Épanouie et ambitieuse, la latérale gauche internationale Sakina Karchaoui a confié à l’AFP son “bonheur” et ses objectifs avec son nouveau club, le Paris SG, avant les affiches contre le Real Madrid mardi et Lyon, son ancien club, dimanche.

A 25 ans, la joueuse formée à Montpellier est une cadre tant à Paris qu’en équipe de France, alors que se profile l’Euro en Angleterre (6-31 juillet). Victorieuse de la Ligue des champions avec l’OL en 2020, elle espère d’ici-là regoûter à la victoire en C1.

Q: Comment avez-vous vécu le début de cette campagne européenne ?

R: “Les matches de Ligue des champions, ce sont ceux qu’on veut jouer. On a atteint l’objectif en gagnant nos deux premiers matches. On se sent bien. Les automatismes se créent de plus en plus. Je me fonds bien dans la masse. C’est que du bonheur de jouer ici.”

Q: Quel a été le discours de votre entraîneur Didier Ollé-Nicolle après la rencontre inaugurale un peu poussive collectivement contre Breidablik ?

R: “On a travaillé pour ne pas reproduire les mêmes erreurs au match suivant. Nous avons été bonnes face à Kharkiv (5-0). Il y a eu des buts. Les remplaçantes ont beaucoup marqué aussi (triplé de Jordyn Huitema, NDLR). Ça met en confiance tout le monde. C’était aussi l’objectif du coach, relancer l’équipe dans son ensemble.”

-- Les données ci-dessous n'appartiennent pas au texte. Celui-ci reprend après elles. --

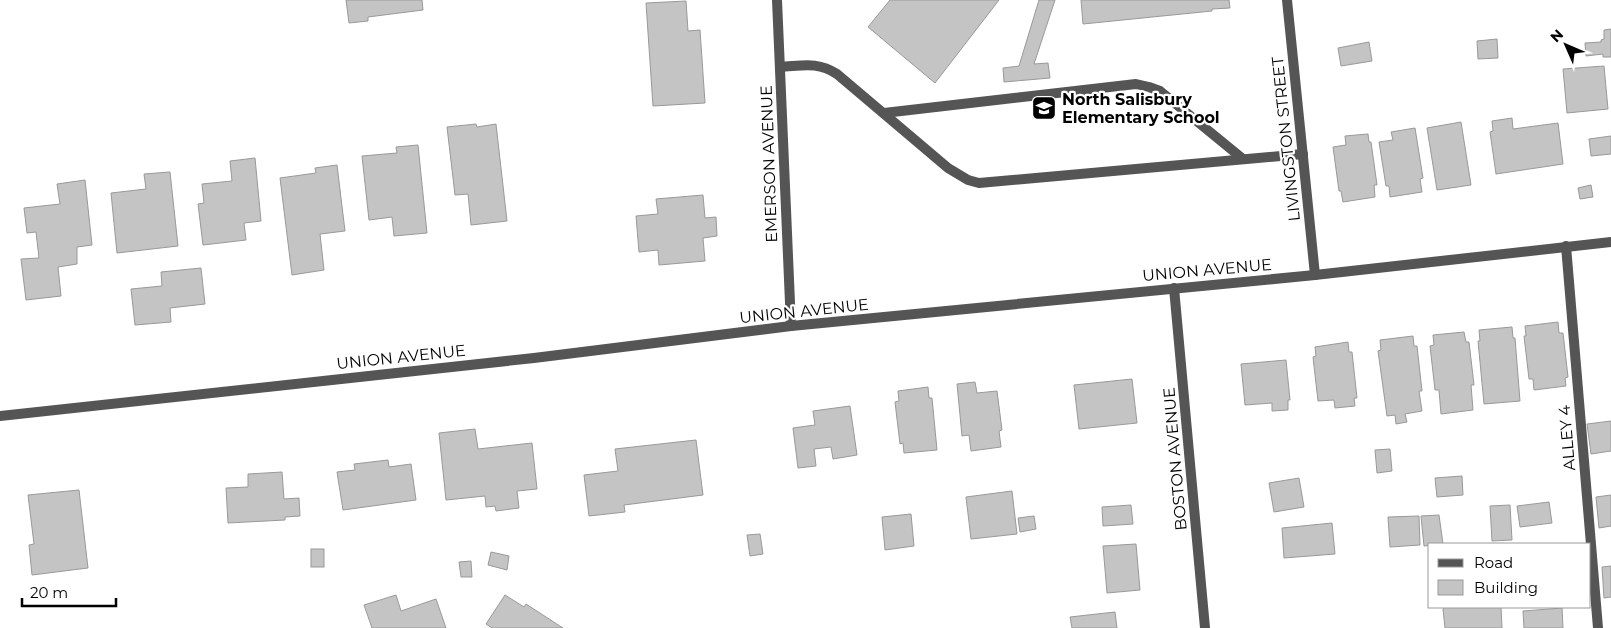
<svg xmlns="http://www.w3.org/2000/svg" width="1611" height="628" viewBox="0 0 1611 628" font-family="Montserrat,sans-serif">
<style>
.building{fill:#c4c4c4;stroke:#999}
.lines{fill:none;stroke-linecap:round;stroke-linejoin:round}
.lane{stroke:#555;stroke-width:10}
.street{stroke:#555;stroke-width:10}
.labels{text-anchor:middle;dominant-baseline:central;stroke-width:4.5;stroke-linejoin:round;paint-order:stroke}
.poi-label{font-size:16px;font-weight:bold;fill:#000;stroke:#fff;text-anchor:start}
.street-label{font-size:16px;fill:#000;stroke:#fff}
</style>
<rect width="100%" height="100%" fill="#fff"/>
<g class="building">
<polygon points="346,0 422,0 423,10 368,17 368,21 349,23"/>
<polygon points="890,0 999,0 935,83 868,27"/>
<polygon points="1039,0 1055,0 1034,64 1048,63 1050,78 1004,82 1003,68 1019,66"/>
<polygon points="1081,0 1229,0 1230,8 1212,9 1212,11 1083,24"/>
<polygon points="686,1 688,31 700,30 705,103 653,106 646,3"/>
<polygon points="1611,29 1611,57 1603,57 1603,54 1586,56 1585,43 1601,42 1601,40 1604,39 1604,30"/>
<polygon points="1497,39 1498,58 1478,59 1477,41"/>
<polygon points="1369,42 1372,61 1341,66 1338,48"/>
<polygon points="1604,66 1608,109 1567,113 1563,69"/>
<polygon points="1512,118 1513,129 1558,123 1563,164 1496,174 1490,132 1493,131 1492,121"/>
<polygon points="1461,122 1471,185 1437,190 1427,128"/>
<polygon points="476,124 477,127 496,124 507,221 471,225 468,194 455,195 447,127"/>
<polygon points="1415,128 1423,178 1420,179 1422,192 1390,197 1389,186 1386,186 1379,142 1393,140 1391,132"/>
<polygon points="1368,134 1369,142 1371,142 1377,185 1374,185 1375,197 1343,202 1341,191 1339,191 1333,147 1346,145 1345,136"/>
<polygon points="1611,136 1611,154 1591,156 1589,139"/>
<polygon points="418,145 427,233 394,236 392,217 369,220 362,156 397,153 396,147"/>
<polygon points="255,158 261,221 244,223 246,240 203,245 198,204 204,203 202,184 232,181 230,161"/>
<polygon points="337,165 345,231 320,234 324,270 292,275 280,178 316,173 315,168"/>
<polygon points="170,172 178,246 117,253 111,193 146,189 144,174"/>
<polygon points="85,180 92,245 77,247 77,264 58,267 61,296 26,300 21,259 39,258 36,232 27,233 24,208 60,204 57,184"/>
<polygon points="1591,185 1593,197 1580,199 1578,188"/>
<polygon points="703,195 705,218 716,217 717,236 703,238 705,261 659,265 658,250 639,252 636,216 658,214 656,199"/>
<polygon points="201,268 205,304 170,308 171,322 135,325 131,289 162,286 161,272"/>
<polygon points="1558,322 1559,333 1563,333 1568,377 1565,378 1566,386 1534,390 1533,379 1529,379 1524,336 1526,336 1525,326"/>
<polygon points="1512,327 1513,338 1515,338 1520,401 1484,404 1478,341 1480,341 1479,330"/>
<polygon points="1464,332 1466,342 1469,342 1474,385 1471,385 1473,410 1441,414 1439,390 1435,390 1430,346 1434,345 1433,335"/>
<polygon points="1413,336 1414,346 1417,346 1422,391 1419,391 1422,411 1405,414 1407,422 1396,424 1395,415 1387,416 1378,351 1381,350 1380,340"/>
<polygon points="1348,342 1349,352 1352,352 1357,398 1354,398 1355,406 1335,408 1334,400 1318,401 1313,357 1316,356 1315,347"/>
<polygon points="1286,360 1290,400 1288,400 1288,410 1272,411 1272,403 1245,405 1241,364"/>
<polygon points="1132,379 1137,423 1079,429 1074,385"/>
<polygon points="975,382 977,393 997,391 1002,430 999,431 1001,447 971,451 969,435 962,436 957,384"/>
<polygon points="928,387 929,398 932,398 937,450 904,453 903,443 900,444 895,402 899,401 898,391"/>
<polygon points="850,406 857,455 833,459 831,447 814,449 816,466 798,468 793,428 815,425 813,411"/>
<polygon points="1611,421 1611,451 1591,454 1587,424"/>
<polygon points="475,429 478,449 532,443 537,489 517,491 519,508 496,511 495,506 486,507 485,496 446,500 439,433"/>
<polygon points="696,440 703,495 624,505 625,512 589,516 584,475 618,471 615,449"/>
<polygon points="1390,449 1392,471 1377,473 1375,450"/>
<polygon points="388,460 389,467 411,464 416,500 343,510 337,472 355,470 354,464"/>
<polygon points="282,472 284,499 299,498 300,516 285,517 285,520 228,523 226,488 248,487 248,474"/>
<polygon points="1462,476 1463,495 1437,497 1435,478"/>
<polygon points="1299,478 1304,507 1274,512 1269,483"/>
<polygon points="79,490 88,568 32,575 29,545 34,544 28,495"/>
<polygon points="1012,491 1017,534 971,539 966,497"/>
<polygon points="1611,495 1611,526 1599,528 1596,497"/>
<polygon points="1549,502 1552,523 1520,527 1517,506"/>
<polygon points="1131,505 1133,524 1103,526 1102,507"/>
<polygon points="1510,505 1512,540 1492,541 1490,506"/>
<polygon points="911,514 914,546 885,550 882,517"/>
<polygon points="1439,515 1443,544 1424,546 1421,516"/>
<polygon points="1034,516 1036,529 1020,532 1018,518"/>
<polygon points="1419,516 1420,545 1390,547 1388,517"/>
<polygon points="1332,523 1335,554 1284,558 1282,528"/>
<polygon points="760,534 763,554 750,556 747,535"/>
<polygon points="1136,544 1140,590 1107,593 1103,546"/>
<rect x="311" y="549" width="13" height="18"/>
<polygon points="491,552 509,556 507,570 488,565"/>
<polygon points="471,561 472,577 461,577 459,562"/>
<polygon points="1611,566 1611,597 1604,598 1602,567"/>
<polygon points="396,595 401,611 436,599 446,628 372,628 364,605"/>
<polygon points="505,595 524,607 526,604 563,628 492,628 486,624"/>
<polygon points="1445,607 1501,607 1502,628 1445,628 1443,609"/>
<polygon points="1562,608 1563,628 1524,628 1523,611"/>
<polygon points="1115,612 1117,628 1072,628 1070,617"/>
</g>
<g class="lines">
<g class="lane">
<path d="M780,67C802,66 817,61 837,74L948,168L968,180L979,183L1303,154"/>
<polyline points="884,113 1136,84 1149,87 1160,91 1243,159"/>
<polyline points="1566,246 1598,628"/>
</g>
<g class="street">
<polyline points="777,0 791,326"/>
<polyline points="1287,0 1315,275"/>
<polyline points="1174,288 1205,628"/>
<polyline points="0,416 534,358 791,326 1315,275 1611,242"/>
</g>
</g>
<defs>
<symbol id="school-square" viewBox="-11 -11 22 22"><rect x="-9" y="-9" width="18" height="18" rx="4" fill="#000" stroke="#fff"/><path d="M0-5L7-2L0 1L-7-2ZM-4 1L0 2.5L4 1V4Q0 6-4 4Z" fill="#fff"/></symbol>
</defs>
<g fill-rule="evenodd">
<use href="#school-square" x="1030" y="94" width="28" height="28"/>
</g>
<g class="labels">
<g class="poi-label">
<text x="1062" y="99">North Salisbury<tspan x="1062" dy="18">Elementary School</tspan></text>
</g>
<g class="street-label">
<text transform="translate(1286 139) rotate(-96)">LIVINGSTON STREET</text>
<text transform="translate(769 164) rotate(-92)">EMERSON AVENUE</text>
<text transform="translate(1207 270) rotate(-5)">UNION AVENUE</text>
<text transform="translate(804 311) rotate(-6)">UNION AVENUE</text>
<text transform="translate(401 357) rotate(-6)">UNION AVENUE</text>
<text transform="translate(1567 438) rotate(-95)">ALLEY 4</text>
<text transform="translate(1175 459) rotate(-95)">BOSTON AVENUE</text>
</g>
</g>
<rect x="1428" y="543" width="162" height="65" fill="#ffffff" stroke="#999999"/>
<rect x="1438" y="559" width="25" height="8" fill="#555555" stroke="#999999"/>
<text x="1474" y="568" font-size="15" fill="#000000">Road</text>
<rect x="1438" y="580" width="25" height="15" fill="#c4c4c4" stroke="#999999"/>
<text x="1474" y="593" font-size="15" fill="#000000">Building</text>
<g transform="translate(1566 45) rotate(315)" stroke="#ffffff" stroke-width="4" paint-order="stroke">
<path d="M0-4L9 19L0 12L-9 19Z" fill="#000000"/>
<text y="-8" font-size="14" font-weight="bold" text-anchor="middle" fill="#000000">N</text>
</g>
<path d="M22 598v8h94v-8" fill="none" stroke="#000000" stroke-width="2.5"/>
<text x="30" y="598" font-size="15" fill="#000000" stroke="#ffffff" stroke-width="4" paint-order="stroke">20 m</text>
</svg>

Q: Comment abordez-vous cette affiche contre le Real Madrid, vainqueur comme Paris de ses deux premières rencontres ?

R: “Le Real aime avoir la possession. Nous aussi d’ailleurs. Ça va être un match ouvert. C’est une équipe qui joue très bien au ballon. Il faudra qu’on soit intelligentes et qu’on trouve leurs failles. On veut absolument gagner, l’objectif du coach et du groupe c’est de toute façon gagner et encore gagner !”

Q: Dimanche, vous affronterez Lyon où vous n’avez passé qu’une seule saison. Pourquoi avoir quitté l’OL?

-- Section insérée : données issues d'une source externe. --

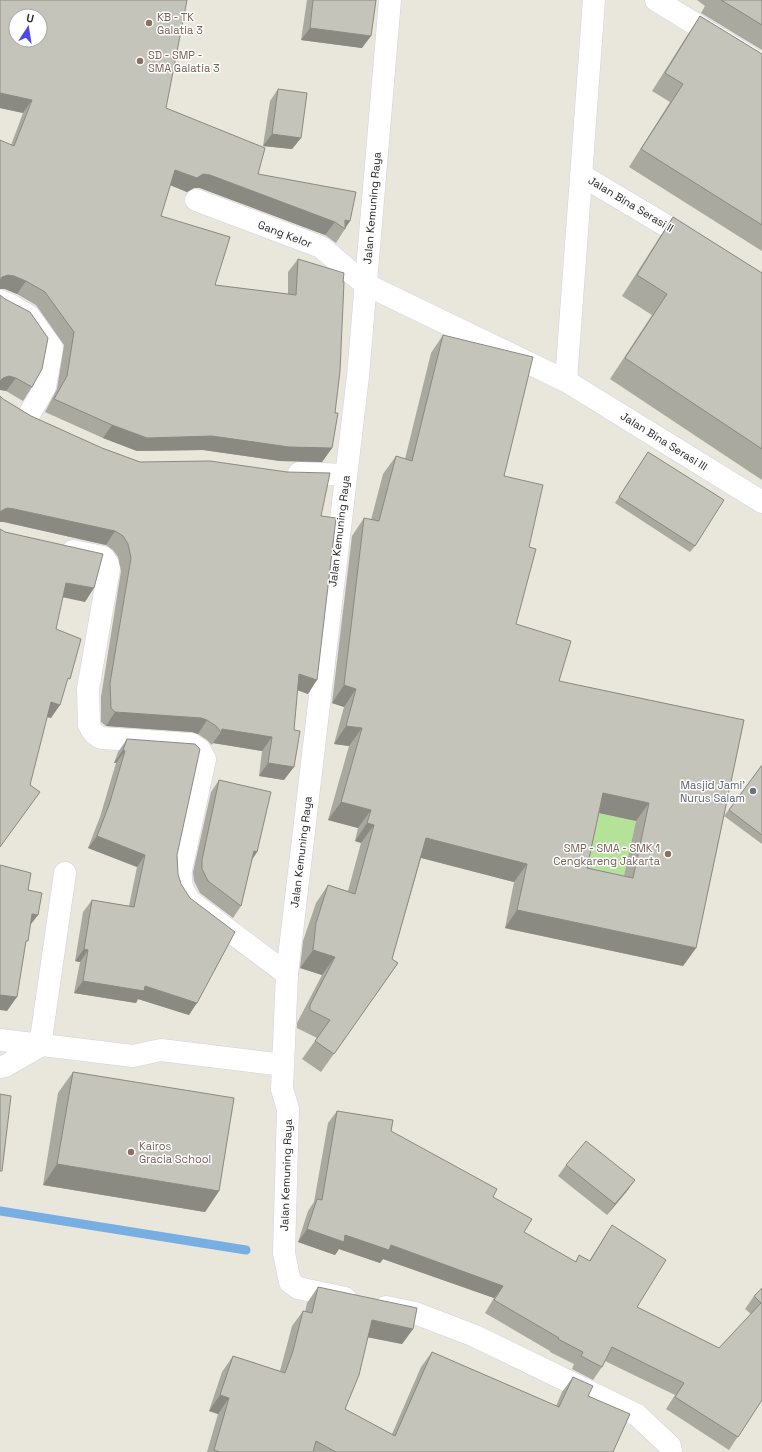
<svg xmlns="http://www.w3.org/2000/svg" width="762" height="1452" font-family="'Space Grotesk',sans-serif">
	<rect width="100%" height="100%" fill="#e9e6db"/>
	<path fill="#b3e298" d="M590,811l46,10 -16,75 -46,-10z"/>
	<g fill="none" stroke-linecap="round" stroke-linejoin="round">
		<path stroke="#77afe3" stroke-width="9" d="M0,1211l246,39"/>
		<g stroke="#d1d1e0" stroke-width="23">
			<path id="street" d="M656,0l106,65
				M581,175l111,66
				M196,200l125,47 44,37 201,97 196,121
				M0,301l12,5 17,10 23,32 -7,39 -18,31
				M566,381l28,-381
				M299,473l47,2
				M73,551l30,6 5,7 1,5 -21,120 1,36c3,7 6,11 13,13l89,6 9,6 5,9 -24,111c-1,14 1,21 10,32l96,72
				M40,1046l25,-173"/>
		</g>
		<g stroke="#d1d1e0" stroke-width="23">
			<path id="secondary" d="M0,1040l133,16 28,-6 122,15
				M0,1067l5,-1 35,-20
				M345,1298l-47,-10 -8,-6 -6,-29 4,-144 -6,-20 5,-115 71,-598 32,-376
				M386,1307l29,6 60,23 162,79 33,31 1,6"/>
		</g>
		<use href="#street" stroke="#fff" stroke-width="22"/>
		<use href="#secondary" stroke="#fff" stroke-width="22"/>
	</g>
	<path fill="#a9a9a0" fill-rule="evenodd" d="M0,0l166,108 92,66 92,47 -14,22 -11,-8 -125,-47h-6l-7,4 -17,-7 -9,31 54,69 73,9v-22l10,-13 37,154 -3,35 -10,14 -42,-1 -77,-11 -66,1 -34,-13 -58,-26 12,-23 7,-44 -28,-40 -19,-11 -12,-5 6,-144 12,-32 -23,-5z
		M307,0h69l-14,48 -61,-8z
		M697,0h65v50l-61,-37 4,-7z
		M700,16l62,38v197l-133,-84 41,-65 -18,-11 36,-57z
		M278,89l23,49 -9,11 -29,-3 7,-45z
		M673,217l89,56v207l-152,-101 42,-64 -30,-19 37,-58z
		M0,295l32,92 -9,14 -17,-10z
		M443,335l61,141 25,71 -13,77 43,57 185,39 -48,228 -13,18 -178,-38 9,-46 -93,-24 -29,101 6,4 -77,109 -19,-13 15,-21 -20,-10v-5l25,-48 -22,-7 3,-27 13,-38 12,-18 20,6 13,-48 -6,-2 3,-13 -30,-8 21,-74 -15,-2 10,-37 -12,-4 20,-167 12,-18 7,2 12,-46 13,-18 9,3 26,-106zM599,813l37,8 -12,55 -37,-8z
		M3,399l28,17 71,32 38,14 181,54 -13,178 -11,-4 -13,90 -25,-4 3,-25 -49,-8 -1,2 -5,-5 -9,-6 -6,-2 -86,-6 -5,-4v-25l20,-126 -3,-14 -5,-7 -7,-5 -102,-23z
		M644,458l51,88 -5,6 -75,-49z
		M127,739l50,116 1,19 11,141 -51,-16 -2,4 -62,-10 6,-31 -5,-1 8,-49 9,-12 37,6 8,-39 -49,-19 12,-31 16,-54h-2l4,-11z
		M762,765v79l-38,-28z
		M219,780l38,72 -5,7 -11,47 -8,12 -33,-25 -6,-12 -1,-9 18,-80z
		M73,1072l146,119 -14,21 -162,-27 15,-92z
		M337,1111l54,20 102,66 31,35 51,30 4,-7 10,6 23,-36 25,82 82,41 32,-34 -6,-5 9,-13 8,-8v112l-33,50 -63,-41 9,-14 -70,-34 -3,6 -9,13 -21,-11 2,-5 -24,-12v-1l-65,-38 9,-15 -111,-39 -3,4 -41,-14 -4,6 -37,-13 10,-31 6,-9 14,-79z
		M566,1165l69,15 -8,11 -20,24 -49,-39z
		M318,1287l95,42 -11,15 -34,-7 -23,72 47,25 29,-67 11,-15 124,54 6,-14 11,-15 15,19 25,56h-406l11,-38 -9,-3 13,-39 11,-16 47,15 12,-45 11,-15 2,1 2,-9z"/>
	<path fill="#8a8982" d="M310,28l61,8 -9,12 -61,-8z
		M0,93l32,7 -9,13 -23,-5z
		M272,134l29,4 -9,11 -29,-3z
		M175,170l35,5 125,47 -10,13 -125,-47h-6l-7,4 -22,-9z
		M345,220l5,1 -6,8z
		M8,275l6,1 12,5 -9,13 -12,-5h-5v-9l2,-3z
		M9,376l7,2 -10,13 -6,-1v-9l3,-3z
		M112,425l100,11 120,12 -10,14 -42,-1 -77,-11 -66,1 -34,-13z
		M7,508l7,1 101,22 -9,14 -102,-23h-4v-9l1,-2z
		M66,583l28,5 -9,14 -28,-6z
		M299,674l18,6 -9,14 -19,-7z
		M344,685l12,4 -12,18 -12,-4z
		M51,702l9,3 -9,13 -10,-2z
		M115,712l86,6 6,2 -9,14 -6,-2 -86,-6z
		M346,726l16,2 -13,18 -15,-2z
		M222,729l50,8 -10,14 -49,-8 8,-11z
		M123,750l2,1 -9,12h-2z
		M268,763l26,4 -10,13 -25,-4z
		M603,793l46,10 -13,18 -46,-10z
		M341,802l30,8 -13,18 -30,-8z
		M367,823l7,2 -13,18 -6,-2z
		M97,836l48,19 -8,12 -49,-19z
		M426,838l101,26 -13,18 -100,-26z
		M254,851l3,1 -8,12z
		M517,910l179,38 -13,18 -178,-38z
		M32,914l6,1 -10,13z
		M84,949l4,1 -8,12 -5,-1z
		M313,950l22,7 -13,18 -22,-7z
		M83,981l62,5 52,17 -8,12 -51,-16 -2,4 -62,-10z
		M0,995l17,2 -10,14 -7,-1z
		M57,1164l162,27 -14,21 -162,-27z
		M635,1180l-8,11 -20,24 8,-11z
		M307,1229l38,6 46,10 112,41 -9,12 -111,-39 -3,4 -41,-14 -4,6 -37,-13z
		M372,1320l41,9 -11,15 -41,-8z
		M220,1395l9,3 -11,16 -9,-3z"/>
	<path fill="#c5c4ba" stroke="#8a8982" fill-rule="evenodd" d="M0,0h187l-21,108 99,40 -7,26 98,18 -6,29 -5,-1v9l-10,-7 -125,-47 -7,-1 -6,4 -22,-8 -14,46 69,21 -15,48 81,10 2,-36 46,14 -1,9h1l-4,89 -5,42h3l-6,35 -43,-1 -77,-11 -65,2 -35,-13 -58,-26 13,-23 7,-44 -29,-40 -19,-11 -12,-5 -6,-1 -6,2 -2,3v-140l14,6 18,-46 -32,-7zM16,16h24v24h-24z
		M313,0h63l-5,36 -61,-8z
		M721,0h41v25z
		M700,16l62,38v171l-121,-76 42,-65 -18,-11z
		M278,89l29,4 -6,45 -29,-4z
		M673,217l89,56v176l-137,-91 42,-64 -30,-19z
		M0,295l5,4 25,13 18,26 -6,31 -10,18 -16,-9 -7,-2 -6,2 -3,3z
		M443,335l90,22 -29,119 39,9 -14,62 7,2 -20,75 55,17 -12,40 185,39 -48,228 -179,-38 10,-46 -101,-26 -34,121 6,4 -64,91 -19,-13 15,-21 -20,-10v-5l25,-48 -22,-7 3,-27 12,-38 27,9 19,-69 -7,-2 4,-13 -30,-8 21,-74 -16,-2 10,-37 -12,-4 20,-167 15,3 17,-65 16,5zM603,793l46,10 -16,75 -46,-10z
		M0,396l3,3 28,17 71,32 38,14 70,-1 77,11 43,1 -9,43 15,2 -19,162 -18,-6 -5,56 6,1 -6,36 -26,-4 4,-26 -50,-8 -1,3 -5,-6 -9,-6 -6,-2 -86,-6 -4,-4 -1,-25 21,-125 -3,-14 -5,-8 -8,-5 -101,-22 -7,-1 -6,3 -1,2z
		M648,452l76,48 -29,46 -76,-49z
		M0,529l5,3 98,22 -9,34 -28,-5 -10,46 25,10 -11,40 -2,-1 -8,27 -9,-3 -21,83 10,7 -40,55z
		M127,739l68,5 5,5 -23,106 1,19 3,10 9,14 45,34 -38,71 -52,-17 -1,5 -61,-10 5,-31 -4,-1 8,-49 42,7 11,-52 -48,-19 12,-31 16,-54 -2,-1z
		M762,765v70l-33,-25z
		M219,780l52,12 -14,60 -3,-1 -13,55 -33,-25 -6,-12v-9z
		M0,865l31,8 -3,17 14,3 -4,22 -6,-1 -4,27h-2l-9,56 -17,-2z
		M73,1072l161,26 -15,93 -162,-27z
		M0,1094l11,2 -9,75h-2z
		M337,1111l56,9 -2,11 106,58 -4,8 39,22 -8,13 52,30 3,-7 11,6 22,-36 54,35 -29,47 82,41 42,-45 -7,-7 8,-8v112l-24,37 -63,-40 9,-14 -72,-36 -10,20 -21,-11 2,-4 -25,-13 1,-1 -65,-38 9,-14 -112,-41 -2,5 -44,-15 -1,7 -37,-13 10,-30 5,1z
		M586,1141l49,39 -20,24 -49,-39z
		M318,1287l99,21 -4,21 -41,-9 -13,55 -14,34 50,27 37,-84 127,55 14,-30 20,9 -5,10 42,18 -17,38h-277l-20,-11 -3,11h-93l-6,-2 15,-52 -9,-3 13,-39 52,17 8,-22 10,-40 9,2z"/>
	<g fill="#8d6e63" stroke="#fff" stroke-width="1.5">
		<circle cx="149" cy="23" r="4"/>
		<circle cx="140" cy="61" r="4"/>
		<circle cx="668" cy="854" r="4"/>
		<circle cx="131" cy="1152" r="4"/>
	</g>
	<circle fill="#6b7280" stroke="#fff" stroke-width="1.5" cx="753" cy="791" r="4"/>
	<g text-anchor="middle" stroke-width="3" stroke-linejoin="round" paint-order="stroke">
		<g font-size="11" fill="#785e54" stroke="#fff" text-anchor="start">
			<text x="157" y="21">KB - TK<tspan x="157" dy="13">Galatia 3</tspan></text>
			<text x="148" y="59">SD - SMP -<tspan x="148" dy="13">SMA Galatia 3</tspan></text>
			<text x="660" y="852" text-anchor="end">SMP - SMA - SMK 1<tspan x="660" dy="13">Cengkareng Jakarta</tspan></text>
			<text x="139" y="1150">Kairos<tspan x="139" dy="13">Gracia School</tspan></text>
		</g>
		<g font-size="11" fill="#282828" stroke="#fff">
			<text transform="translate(631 204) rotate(31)" y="4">Jalan Bina Serasi II</text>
			<text transform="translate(372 208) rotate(-85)" y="4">Jalan Kemuning Raya</text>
			<text transform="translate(285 234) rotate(21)" y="4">Gang Kelor</text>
			<text transform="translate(664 441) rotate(32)" y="4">Jalan Bina Serasi III</text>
			<text transform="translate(339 531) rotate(-83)" y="4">Jalan Kemuning Raya</text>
			<text transform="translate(301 852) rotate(-83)" y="4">Jalan Kemuning Raya</text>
			<text transform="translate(286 1175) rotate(-88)" y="4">Jalan Kemuning Raya</text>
		</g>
		<g font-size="11" fill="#5b616d" stroke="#fff" text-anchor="end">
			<text x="745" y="789">Masjid Jami'<tspan x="745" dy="13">Nurus Salam</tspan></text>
		</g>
	</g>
	<g transform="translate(28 28) rotate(12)"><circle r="19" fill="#ffffff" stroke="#a9a9a9"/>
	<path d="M0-3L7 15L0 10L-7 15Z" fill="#4c48e9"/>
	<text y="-6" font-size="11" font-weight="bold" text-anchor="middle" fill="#282828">U</text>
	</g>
</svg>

R: “J’ai fait un an à Lyon. C’était l’année du Covid. Une année de transition. C’était la première fois que je quittais Montpellier (après 12 ans au club, NDLR). J’ai signé un an pour voir le fonctionnement. Puis j’ai choisi de rejoindre le PSG cet été. Partir à l’étranger était aussi une option. J’étais en contact avec deux clubs depuis de longues années. Mais je suis à Lyon, à Paris, pardon (rires). Je me suis retrouvée, dans tous les domaines, ici.”

Q: On imagine que votre objectif est de gagner la Ligue des champions, le titre qui manque à Paris ?

R: “J’ai eu la chance de gagner la Ligue des champions avec Lyon (en août 2020, peu après son arrivée, NDLR). J’y ai goûté et j’aimerais la gagner encore et encore. Quand on arrive dans un grand club avec énormément d’ambition comme Paris, on veut bien sûr gagner la Ligue des champions, gagner un titre de champion (après le premier en juin dernier). Ça se fera petit à petit. Je connais énormément de joueuses ici qui ont sensiblement le même âge, c’est une génération avec laquelle on peut encore travailler.”

Q: Comme avez-vous vécu le premier titre de champion de Paris en juin, alors que vous étiez encore à Lyon ?

R: “Il ne faut pas oublier que Lyon a eu 14 titres avant que Paris ne gagne ce titre-là. Ce n’est pas de la chance, les Parisiennes ont très bien joué, elles méritent totalement leur saison dernière”.

Q: Vous êtes également une cadre des Bleues (42 sélections) qui ambitionnent de gagner enfin un trophée, à commencer par l’Euro en juillet prochain…

R: “Les gens, les autres nations ne comprennent pas et se disent souvent +Pourquoi la France ne gagne rien ?+ Nous aussi on se dit que ça se joue à pas grand chose. On espère avoir progressé sur certains aspects pour aller plus loin dans les compétitions, mais clairement on veut gagner !”

Q: “On sent que le groupe vit mieux…”

R: “Si on compare à l’année dernière, il n’y a pas photo (rires)! Clairement le groupe vit bien. On se connaît presque toutes, beaucoup de filles ont joué ensemble en sélections de jeunes.”

Propos recueillis par Julie DEMARCY.